After driving the Santa Fe Sport, I was really looking forward to seeing how Hyundai would unify this crossover with a bigger footprint and make a 3-row model. As of 2012, the Veracruz was their only offering in the 3-row segment, but it was discontinued and now the Santa Fe would serve as both a 2-row and 3-row offering. Just as we were ready and waiting to get in one of these new vehicles for review, I received a call from Hyundai inviting me to their media preview in Charlottesville, Virginia.
The 3-row models are distinguished as the GLS and the Limited model trims. Hyundai didn’t just throw seats into the rear of a Sport and call it a day. The GLS and Limited trims are almost 10-inches longer than the Sport. They’ve also given it some distinguishing styling cues like having a larger front grille with a 4-bar design instead of the 3-bars you get on the sport. The rear-quarter window has a less aggressive line allowing for more rear visibility as well.
Inside, both these cars are similarly aligned. You get more space and luxury with a Limited package, but all trims I sat in were of great quality. Obviously, in the sport, you only have seating for 5 with your 2-rows. In the GLS, you get a bench middle seat and 2-rear seats allowing for a full 7-passenger configuration. In the Limited trim, you can opt for captains chairs in the center row making the vehicle more spacious and only allowing for a 6-passenger configuration.
Everything inside the Santa Fe, no matter the trim, has kept family and lifestyle in mind. The seats are coated from the factory with stain resistant “YES Essentials” coating. You get Bluetooth connectivity standard on all trims as well as the tilt-and-telescopic steering wheel, and a multifunctional trip computer. Optional is a 12-way power driver seat, 8-inch touchscreen navigation, and Infinity Logic 7 premium audio system, panoramic sunroof, proximity key with electric push-button start, heated and cooled seats, and dual-zone automatic temperature control. Getting a Limited packed out leaves you wanting very little.

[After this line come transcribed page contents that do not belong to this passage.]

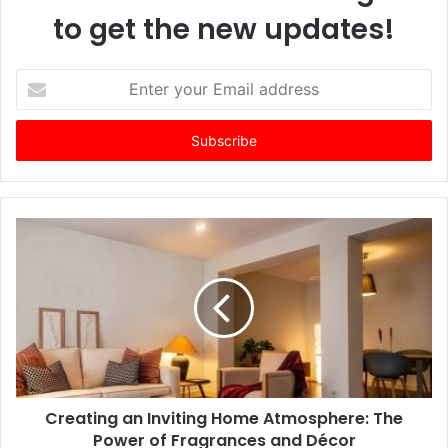
to get the new updates!
E
n
t
e
r
y
o
u
r
E
m
a
i
l
a
d
d
Creating an Inviting Home Atmosphere: The
r
Power of Fragrances and Décor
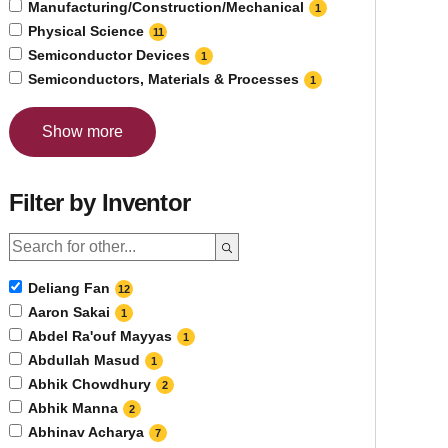
Manufacturing/Construction/Mechanical
1
Physical Science
11
Semiconductor Devices
1
Semiconductors, Materials & Processes
1
Show more
Filter by Inventor
Deliang Fan
12
Aaron Sakai
1
Abdel Ra'ouf Mayyas
1
Abdullah Masud
1
Abhik Chowdhury
2
Abhik Manna
2
Abhinav Acharya
7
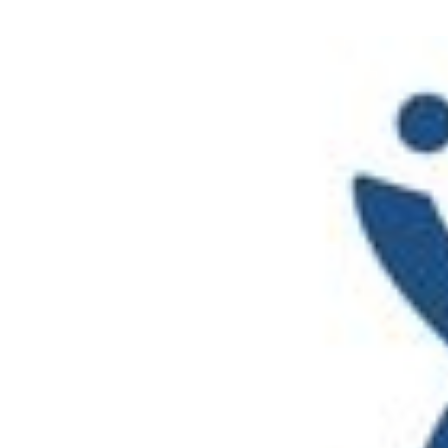
Performance Testing
We
Penetration Testing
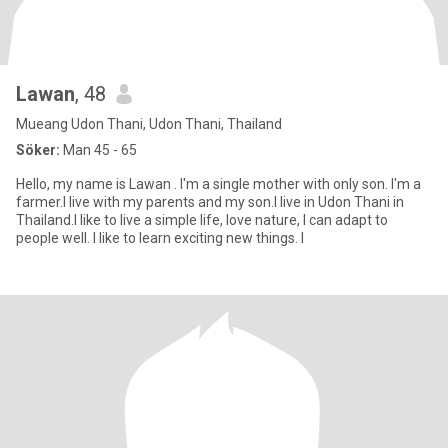
Lawan
, 48
Mueang Udon Thani, Udon Thani, Thailand
Söker:
Man 45 - 65
Hello, my name is Lawan . I'm a single mother with only son. I'm a
farmer.I live with my parents and my son.I live in Udon Thani in
Thailand.I like to live a simple life, love nature, I can adapt to
people well. I like to learn exciting new things. I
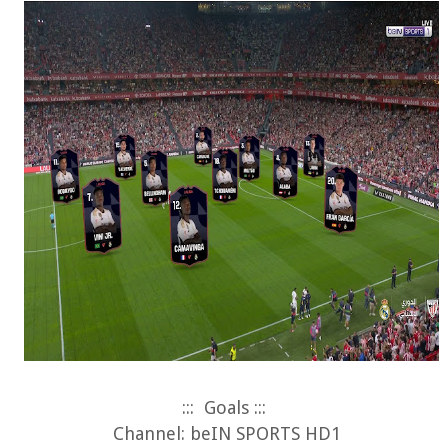
:::
Goals :::
Channel: beIN SPORTS HD1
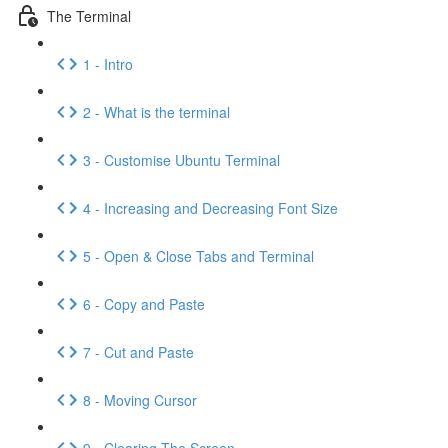
The Terminal
1 - Intro
2 - What is the terminal
3 - Customise Ubuntu Terminal
4 - Increasing and Decreasing Font Size
5 - Open & Close Tabs and Terminal
6 - Copy and Paste
7 - Cut and Paste
8 - Moving Cursor
9 - Clearing The Screen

Under the hood, available in all trims, is the 2.4-liter 4-cylinder engine with dual continuously variable valve timing and direct injection for keeping good power and fuel economy. You get 190-horsepower and 181-lbs.-ft of torque at 4250 rpm. This option should also net you 21-mpg city and 20-mpg highway. The Sport can also be had with Hyundai’s 2.0-liter turbocharged engine which spins out a much more sporty 264-hp and 269-lbs.-ft of torque. This is the engine you want in the Sport trim as you really get some power pushing you along. For the GLS and Limited trims, you can also have a 3.3-liter V6 engine. This engine pushes a very respectable 290-hp and 252-lbs.-ft of torque. This option was chosen for the larger vehicles with fuel economy and towing in mind. The EPA figures on the V6 are 18-city and 25-highway. It also comes standard with a trailer-prep package with a flush-mounted tow hitch design capable of towing up to 5,000-lbs.
What does this all mean? Well, after driving the Santa Fe Sport down some trails at Knibbe Ranch and then spending some time in the GLS and Limited in the mountains of Virginia, I’m really left loving this crossover. It handled itself well in all instances. It’s comfortable and the interior is some of the best in the class. It’s as capable as anything else in its class with good ground clearance and a nice all-wheel-drive option. It’s the perfect size for growing families and at a base price of $24,700 for the Sport and $28,600 for the GLS, it’s priced competitively too. Of course, a fully equipped Limited trim with AWD and the Technology package can ring up to a max of $38,885 which seems like a lot for a Hyundai, but comparing it to vehicles like the Ford Explorer, it can be looked at as a really good deal.